Valley Bank specializes in real estate financing and offers construction loans with one closing at the beginning of construction. These loans require interest only payments during the construction phase, and the bank handles all builder payments. Valley Bank offers both residential and commercial real estate loans.

Valley Bank will assess each construction project, to determine which loan is the best fit. This includes looking at the building plans, timetables and all costs associated with the new property. Valley Bank’s construction loan options have one interest rate that is applicable across both the construction phase, and the permanent loan thereafter.

10. Federal Savings Bank

Federal Savings Bank offers construction loan options to those who are building their own home, adding onto an existing home, or renovating their home. The bank supports different types of construction, from stick built to system built and even modular homes. The bank has a straightforward application process and full commitment to supporting real estate projects.

Federal Savings Bank offers both fixed-rate and adjustable-rate loans, so that borrowers can choose the terms that best align with their financial goals.

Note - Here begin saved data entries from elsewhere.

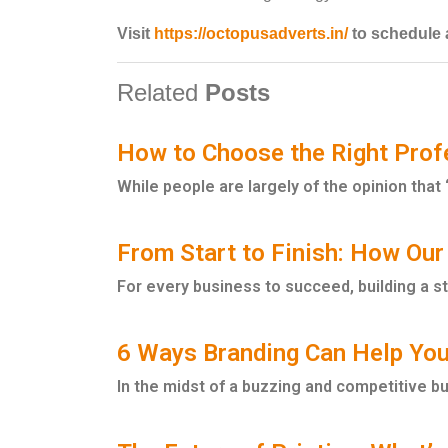
Visit
https://octopusadverts.in/
to schedule a
Related
Posts
How to Choose the Right Profe
While people are largely of the opinion that ‘p
From Start to Finish: How Our
For every business to succeed, building a s
6 Ways Branding Can Help You
In the midst of a buzzing and competitive b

The bank makes an effort to provide borrowers with transparent terms and conditions, and they have local branches in many locations.

Alternate Ways To Fund Construction Projects

A) Use Construction Loan Lenders

Construction Loan Lender 1: New Silver

New Silver is among the top construction loan lenders because they offer loan closing in a matter of days, and an all-online process. The hard money lender offers Ground Up Construction loans that are geared towards residential builders, with a maximum loan amount of $5 million, and a minimum loan amount is $100,000.

The loan terms are up to 24 months and the minimum credit score is 650. The types of properties that are covered by the construction loan include residential 1-4 unit properties, condos and townhomes. New Silver provides instant term sheets and proof of funds, discounts for repeat borrowers, up to 100% construction financing and interest only payments.

Construction Loan Lender 2: Nationwide Home Loans Group

Nationwide home loans group, another top contender in the list of best construction loan lenders, offers both one-time and two-time close construction loans. The lender has made it to the top of the list based on their loan offerings and they offer up to 100% financing of the construction. Nationwide Home Loans Group provides funding for primary residences, second homes, ADUs and 1-4 unit multi-family properties.

The lender facilitates all parts of the process, from searching for a property to communicating with builders. Nationwide Home Loans Group provide fixed-rate and interest-only terms on their construction loans. The one-time close construction loan requires only one appraisal and no-requalification once the construction is complete.

Construction Loan Lender 3: Asset Based Lending

ABL provides construction loans that are asset-based, to experienced investors with up to 90% LTC value. The quick funding and flexible underwriting offered by ABL isn’t available with traditional loans. ABL lends up to 85%-90% of the total deal cost, and for construction deals where the escrow is over $100,000, the borrower will only pay interest on the funds that they have drawn. ABL requires a minimum credit score of 660, and a construction loan is typically closed in 10 days.

B) Tap Into Home Equity For Renovation Projects

For those who already have a property in which they have generated equity, this can be tapped into using the following options:

Home Equity Loan: A home equity loan is paid out as a lump sum, with a fixed interest rate. A specific amount is borrowed against the home equity, and this is then repaid in installments.

Home Equity Line of Credit: A HELOC is a revolving line of credit that can be accessed similar to a credit card. Borrowers can use as much as they need, and only pay interest on the amount that they have used.

Cash-out refinance: This involves refinancing an existing mortgage for a larger amount than you owe and taking the difference in cash. Borrowers will have a new mortgage with new terms.